CLASS ACT

With the 2020 edition of the JSE Investment Challenge having drawn to a close, teams of youth from schools and universities have gained invaluable knowledge

CLASS ACT

Not even the national school closures and other pandemic-related restrictions could hold back ‘the Queens’ from Mpumelelo Secondary School in Mpumalanga. The all-girl team outperformed their peers – many from better-resourced and some from top private schools – by winning the Income Portfolio category of the 2020 JSE Investment Challenge. A team from Settlers High School came first in the Equity Portfolio while the Speculator prize went to Reddam House Durbanville, both from the Western Cape. The university competition was won by Team Piker from UCT.

This year brought entirely new challenges to the JSE’s flagship CSI initiative that has, for the past 47 years, equipped young South Africans from diverse cultural, geographic and economic backgrounds to take charge of their financial future. Despite the hardships of the COVID-19 crisis, 2020 still saw 9 429 learners from 250 schools and 2 588 students from 69 universities participating in the JSE Investment Challenge.

‘The JSE, and investing in shares, has not been part of the general life of most South Africans,’ says Idris Seedat, Head of Transformation and CSI, Marketing and Corporate Affairs at the JSE. ‘They are seen as remote institutions and practices that only a privileged few know about.

‘The JSE Investment Challenge seeks to change this and – to encourage broader participation in the economy but without creating a populist culture of uninformed share dealing, which has seen disastrous consequences. The JSE has therefore been instrumental in breaking the economic barrier that exists among “have” and “have-not” learners. We aim to be a catalyst for teachers and mentors, to assist disadvantaged schools that will enable them to compete on an equal footing with learners from more privileged schools.’

The challenge takes the form of a simulator where each team of four learners from the same school is given a virtual investment amount of R1 million. They then trade this money on the stock market and invest in actual JSE-listed shares over a six-month period, from March to September. In addition to the monthly prizes, they compete for annual prizes, which, for the top-performing teams, means that each team member receives prize money in an ETF investment account. The top-performing university team wins R25 000 plus a trip to an international stock exchange.
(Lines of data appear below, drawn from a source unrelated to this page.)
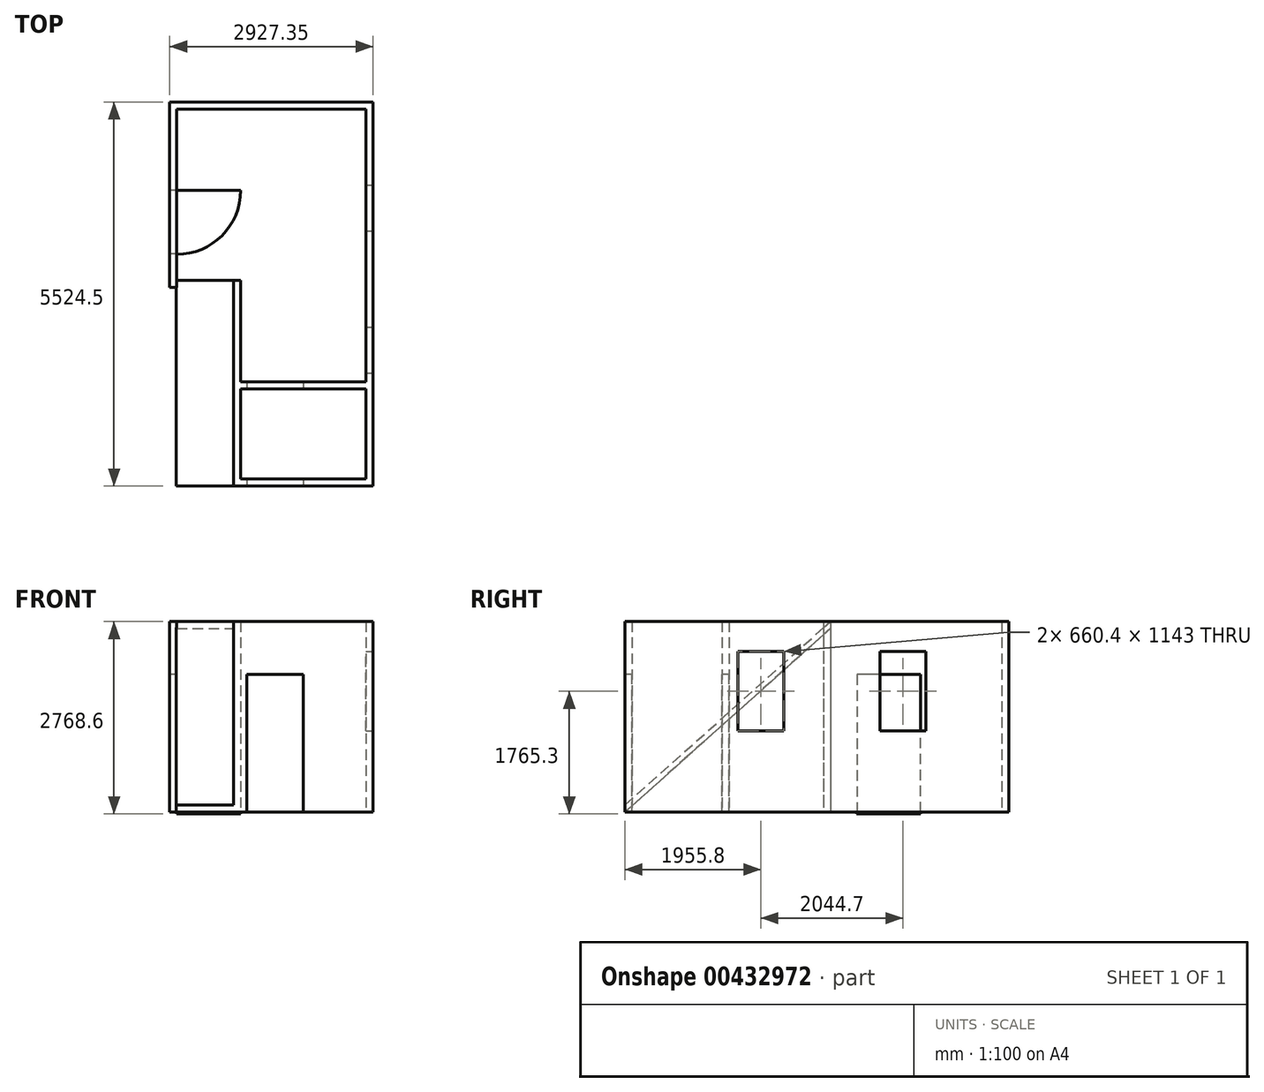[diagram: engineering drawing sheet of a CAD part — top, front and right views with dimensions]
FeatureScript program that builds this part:
annotation { "Feature Type Name" : "Feature", "Feature Type Description" : "" }
export const myFeature = defineFeature(function(context is Context, id is Id, definition is map)
    precondition{}
    {
        {
            var Q0;
            Q0=qCreatedBy(makeId("Top.planeOp"),FACE);
            var sketch = newSketch(context, id + "F0", { "sketchPlane" : qUnion([Q0])});
            skLineSegment(sketch, "E0.top", {"start": v(901.7, -1581.15) * mm, "end": v(-901.7, -1581.15) * mm});
            skLineSegment(sketch, "E0.left", {"start": v(901.7, 1682.75) * mm, "end": v(901.7, -184.15) * mm});
            skLineSegment(sketch, "E0.right", {"start": v(-901.7, 1276.35) * mm, "end": v(-901.7, -184.15) * mm});
            skPoint(sketch, "E0.middle", {"position": v(0, 0) * mm});
            skLineSegment(sketch, "E1.1", {"start": v(1003.3, 1682.75) * mm, "end": v(1003.3, -1682.75) * mm});
            skLineSegment(sketch, "E1.2", {"start": v(1003.3, -1682.75) * mm, "end": v(-1003.3, -1682.75) * mm});
            skLineSegment(sketch, "E2.top", {"start": v(901.7, 3740.15) * mm, "end": v(-1822.45, 3740.15) * mm});
            skLineSegment(sketch, "E2.left", {"start": v(901.7, 1682.75) * mm, "end": v(901.7, 3740.15) * mm});
            skLineSegment(sketch, "E3.1", {"start": v(1003.3, 3841.75) * mm, "end": v(-1924.05, 3841.75) * mm});
            skLineSegment(sketch, "E3.2", {"start": v(1003.3, 1682.75) * mm, "end": v(1003.3, 3841.75) * mm});
            skLineSegment(sketch, "E4", {"start": v(-901.7, 1276.35) * mm, "end": v(-1003.3, 1276.35) * mm});
            skLineSegment(sketch, "E5", {"start": v(-1822.45, 3740.15) * mm, "end": v(-1822.45, 1174.75) * mm});
            skLineSegment(sketch, "E6.0", {"start": v(-1822.45, 1174.75) * mm, "end": v(-1924.05, 1174.75) * mm});
            skLineSegment(sketch, "E6.1", {"start": v(-1924.05, 3841.75) * mm, "end": v(-1924.05, 1174.75) * mm});
            skLineSegment(sketch, "E7", {"start": v(-1003.3, -1682.75) * mm, "end": v(-1003.3, 1276.35) * mm});
            skLineSegment(sketch, "E8", {"start": v(901.7, 1581.15) * mm, "end": v(901.7, -184.15) * mm});
            skLineSegment(sketch, "E9", {"start": v(901.7, -184.15) * mm, "end": v(-901.7, -184.15) * mm});
            skLineSegment(sketch, "E10.0", {"start": v(901.7, -285.75) * mm, "end": v(-901.7, -285.75) * mm});
            skLineSegment(sketch, "E11.trimOffspring", {"start": v(901.7, -285.75) * mm, "end": v(901.7, -1581.15) * mm});
            skLineSegment(sketch, "E12.trimOffspring", {"start": v(-901.7, -285.75) * mm, "end": v(-901.7, -1581.15) * mm});
            skSolve(sketch);
        }
        {
            var Q0;
            Q0=makeQuery(id+"F0.imprint","IMPRINT",FACE,{"disambiguationData":[TD([[makeQuery(id+"F0.imprint","IMPRINT",EDGE,{"derivedFrom":sQuery(id+"F0.wireOp",EDGE,"E0.top")}),1.0]])]});
            extrude(context, id + "F1", {"entities" : qUnion([Q0]), "depth" : 2743.2 * mm});
        }
        {
            var Q0;
            Q0=makeQuery(id+"F1.opExtrude","SWEPT_FACE",FACE,{"disambiguationData":[OSD([sQuery(id+"F0.wireOp",EDGE,"E1.2")])]});
            var sketch = newSketch(context, id + "F2", { "sketchPlane" : qUnion([Q0])});
            skLineSegment(sketch, "E13", {"start": v(-939.8, 0) * mm, "end": v(-812.8, 0) * mm});
            skLineSegment(sketch, "E14", {"start": v(-812.8, 0) * mm, "end": v(-812.8, 1981.2) * mm});
            skLineSegment(sketch, "E15", {"start": v(-812.8, 1981.2) * mm, "end": v(0, 1981.2) * mm});
            skLineSegment(sketch, "E16", {"start": v(0, 1981.2) * mm, "end": v(0, 0) * mm});
            skLineSegment(sketch, "E17", {"start": v(0, 0) * mm, "end": v(-812.8, 0) * mm});
            skSolve(sketch);
        }
        {
            var Q0;
            Q0=makeQuery(id+"F2.imprint","IMPRINT",FACE,{"disambiguationData":[TD([[makeQuery(id+"F2.imprint","IMPRINT",EDGE,{"derivedFrom":sQuery(id+"F2.wireOp",EDGE,"E14")}),-1.0]])]});
            extrude(context, id + "F3", {"entities" : qUnion([Q0]), "operationType" : NewBodyOperationType.REMOVE, "oppositeDirection" : true, "depth" : 3606.8 * mm});
        }
        {
            var Q0;
            Q0=makeQuery(id+"F1.opExtrude","SWEPT_FACE",FACE,{"disambiguationData":[OSD([sQuery(id+"F0.wireOp",EDGE,"E6.1")])]});
            var sketch = newSketch(context, id + "F4", { "sketchPlane" : qUnion([Q0])});
            skLineSegment(sketch, "E18", {"start": v(-3739.67, 0) * mm, "end": v(-2571.27, 0) * mm});
            skLineSegment(sketch, "E19", {"start": v(-2571.27, 0) * mm, "end": v(-2571.27, 1981.2) * mm});
            skLineSegment(sketch, "E20", {"start": v(-2571.27, 1981.2) * mm, "end": v(-1656.87, 1981.2) * mm});
            skLineSegment(sketch, "E21", {"start": v(-1656.87, 1981.2) * mm, "end": v(-1656.87, 0) * mm});
            skLineSegment(sketch, "E22", {"start": v(-1656.87, 0) * mm, "end": v(-2571.27, 0) * mm});
            skSolve(sketch);
        }
        {
            var Q0;
            Q0=makeQuery(id+"F4.imprint","IMPRINT",FACE,{"disambiguationData":[TD([[makeQuery(id+"F4.imprint","IMPRINT",EDGE,{"derivedFrom":sQuery(id+"F4.wireOp",EDGE,"E19")}),-1.0]])]});
            extrude(context, id + "F5", {"entities" : qUnion([Q0]), "operationType" : NewBodyOperationType.REMOVE, "oppositeDirection" : true, "depth" : 101.6 * mm});
        }
        {
            var Q0;
            Q0=makeQuery(id+"F1.opExtrude","SWEPT_FACE",FACE,{"disambiguationData":[OSD([sQuery(id+"F0.wireOp",EDGE,"E1.1")])]});
            var sketch = newSketch(context, id + "F6", { "sketchPlane" : qUnion([Q0])});
            skLineSegment(sketch, "E23", {"start": v(1682.75, 0) * mm, "end": v(603.25, 0) * mm});
            skLineSegment(sketch, "E24", {"start": v(603.25, 0) * mm, "end": v(603.25, 2311.4) * mm});
            skLineSegment(sketch, "E25", {"start": v(603.25, 2311.4) * mm, "end": v(-57.15, 2311.4) * mm});
            skLineSegment(sketch, "E26", {"start": v(-57.15, 2311.4) * mm, "end": v(-57.15, 1168.4) * mm});
            skLineSegment(sketch, "E27", {"start": v(-57.15, 1168.4) * mm, "end": v(603.25, 1168.4) * mm});
            skSolve(sketch);
        }
        {
            var Q0;
            {var subQ0=sQuery(id+"F6.wireOp",EDGE,"E25");Q0=makeQuery(id+"F6.imprint","IMPRINT",FACE,{"disambiguationData":[TD([[makeQuery(id+"F6.imprint","IMPRINT",EDGE,{"derivedFrom":subQ0}),1.0]])]});}
            extrude(context, id + "F7", {"entities" : qUnion([Q0]), "operationType" : NewBodyOperationType.REMOVE, "oppositeDirection" : true, "depth" : 101.6 * mm});
        }
        {
            var Q0;
            Q0=makeQuery(id+"F1.opExtrude","SWEPT_FACE",FACE,{"disambiguationData":[OSD([sQuery(id+"F0.wireOp",EDGE,"E3.2")])]});
            var sketch = newSketch(context, id + "F8", { "sketchPlane" : qUnion([Q0])});
            skLineSegment(sketch, "E28", {"start": v(3841.75, 0) * mm, "end": v(2647.95, 0) * mm});
            skLineSegment(sketch, "E29", {"start": v(2647.95, 0) * mm, "end": v(2647.95, 2311.4) * mm});
            skLineSegment(sketch, "E30", {"start": v(2647.95, 2311.4) * mm, "end": v(1987.55, 2311.4) * mm});
            skLineSegment(sketch, "E31", {"start": v(1987.55, 2311.4) * mm, "end": v(1987.55, 1168.4) * mm});
            skLineSegment(sketch, "E32", {"start": v(1987.55, 1168.4) * mm, "end": v(2647.95, 1168.4) * mm});
            skSolve(sketch);
        }
        {
            var Q0;
            {var subQ0=sQuery(id+"F8.wireOp",EDGE,"E30");Q0=makeQuery(id+"F8.imprint","IMPRINT",FACE,{"disambiguationData":[TD([[makeQuery(id+"F8.imprint","IMPRINT",EDGE,{"derivedFrom":subQ0}),1.0]])]});}
            extrude(context, id + "F9", {"entities" : qUnion([Q0]), "operationType" : NewBodyOperationType.REMOVE, "oppositeDirection" : true, "depth" : 101.6 * mm});
        }
        {
            var Q0;
            {var subQ0=sQuery(id+"F0.wireOp",EDGE,"E3.1");var subQ1=sQuery(id+"F0.wireOp",EDGE,"E2.left");var subQ2=sQuery(id+"F0.wireOp",EDGE,"E2.top");var subQ3=sQuery(id+"F0.wireOp",EDGE,"E1.2");var subQ5=sQuery(id+"F0.wireOp",EDGE,"E3.2");var subQ6=sQuery(id+"F0.wireOp",EDGE,"E0.bottom");var subQ8=sQuery(id+"F0.wireOp",EDGE,"E1.0");var subQ10=sQuery(id+"F0.wireOp",EDGE,"E11.trimOffspring");var subQ11=sQuery(id+"F0.wireOp",EDGE,"E10.0");var subQ12=sQuery(id+"F0.wireOp",EDGE,"E9");var subQ13=sQuery(id+"F0.wireOp",EDGE,"E8");var subQ14=sQuery(id+"F0.wireOp",EDGE,"E6.1");var subQ15=sQuery(id+"F0.wireOp",EDGE,"E5");var subQ16=sQuery(id+"F0.wireOp",EDGE,"E1.1");var subQ17=sQuery(id+"F0.wireOp",EDGE,"E0.top");var subQ18=makeQuery(id+"F1.opExtrude","CAP_FACE",FACE,{"disambiguationData":[OSD([subQ6,subQ17,sQuery(id+"F0.wireOp",EDGE,"E0.right"),subQ8,subQ16,subQ3,subQ2,subQ1,subQ0,subQ5,sQuery(id+"F0.wireOp",EDGE,"ozwmmbFD-LyGI-A9IC-4cqb-wzdxJ5WkFhS7"),sQuery(id+"F0.wireOp",EDGE,"E4"),subQ15,sQuery(id+"F0.wireOp",EDGE,"E6.0"),subQ14,sQuery(id+"F0.wireOp",EDGE,"E7"),subQ13,subQ12,subQ11,subQ10,sQuery(id+"F0.wireOp",EDGE,"E12.trimOffspring")])],"isStart":true});Q0=makeQuery(id+"F5.boolean.opBoolean","SPLIT",FACE,{"disambiguationData":[TD([makeQuery(id+"F1.opExtrude","SWEPT_FACE",FACE,{"disambiguationData":[OSD([subQ16])]})])],"derivedFrom":subQ18});}
            var sketch = newSketch(context, id + "F10", { "sketchPlane" : qUnion([Q0])});
            skLineSegment(sketch, "E33", {"start": v(-1822.45, -2571.27) * mm, "end": v(-901.81, -2571.27) * mm});
            skArc(sketch, "E34", {"start": v(-1822.45, -1650.64) * mm, "mid": v(-1171.46, -1920.28) * mm, "end": v(-901.81, -2571.27) * mm});
            skLineSegment(sketch, "E35", {"start": v(-1822.45, -2571.27) * mm, "end": v(-1822.45, -1650.64) * mm});
            skSolve(sketch);
        }
        {
            var Q0;
            Q0=makeQuery(id+"F10.imprint","IMPRINT",FACE,{"disambiguationData":[TD([[makeQuery(id+"F10.imprint","IMPRINT",EDGE,{"derivedFrom":sQuery(id+"F10.wireOp",EDGE,"E33")}),1.0]])]});
            extrude(context, id + "F11", {"entities" : qUnion([Q0]), "operationType" : NewBodyOperationType.ADD, "depth" : 25.4 * mm});
        }
        {
            var Q0;
            Q0=makeQuery(id+"F1.opExtrude","SWEPT_FACE",FACE,{"disambiguationData":[OSD([sQuery(id+"F0.wireOp",EDGE,"E7")])]});
            var sketch = newSketch(context, id + "F12", { "sketchPlane" : qUnion([Q0])});
            skLineSegment(sketch, "E36", {"start": v(-1276.35, 2743.2) * mm, "end": v(-1276.35, 2641.6) * mm});
            skLineSegment(sketch, "E37", {"start": v(-1276.35, 2641.6) * mm, "end": v(1682.75, 0) * mm});
            skLineSegment(sketch, "E38", {"start": v(1682.75, 0) * mm, "end": v(1682.75, 101.6) * mm});
            skLineSegment(sketch, "E39", {"start": v(1682.75, 101.6) * mm, "end": v(-1276.35, 2743.2) * mm});
            skSolve(sketch);
        }
        {
            var Q0;
            Q0=makeQuery(id+"F12.imprint","IMPRINT",FACE,{"disambiguationData":[TD([[makeQuery(id+"F12.imprint","IMPRINT",EDGE,{"derivedFrom":sQuery(id+"F12.wireOp",EDGE,"E36")}),1.0]])]});
            extrude(context, id + "F13", {"entities" : qUnion([Q0]), "operationType" : NewBodyOperationType.ADD, "depth" : 825.5 * mm});
        }
    });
The 2019 winners went to New York but, due to the uncertainty regarding travel restrictions, the upcoming prize destination still needs to be confirmed.

This year presented unprecedented challenges, not only in terms of the huge market volatility in response to COVID-19, but also because participants were not allowed to interact in person due to government lockdown restrictions, and not all of them had internet access or airtime during the school closures.

However, the JSE Investment Challenge requires only a small amount of time spent online, and teams that are strategic can share the cost and assign this task to one individual, or take turns and discuss how often they need to be online. The JSE Investment Challenge team also increased its support for mentors and teachers through training webinars, and made itself available to the learners in live, interactive question-and-answer sessions on social-media channels.

‘This year we also included new instruments such as single-stock futures to be traded on the Investment Challenge platform,’ says Seedat. ‘This is for the learners and students to further enhance trading skills and possible ways of hedging their portfolios by using other “exotic” instruments available on the JSE. In future, we will be including all instruments on this trading engine to replicate exactly what is traded on the live market.’

This will offer an even more realistic simulation for the young participants, allowing them to hone their financial literacy and investment savviness further, and taking them one step closer to becoming valuable future contributors to the SA economy.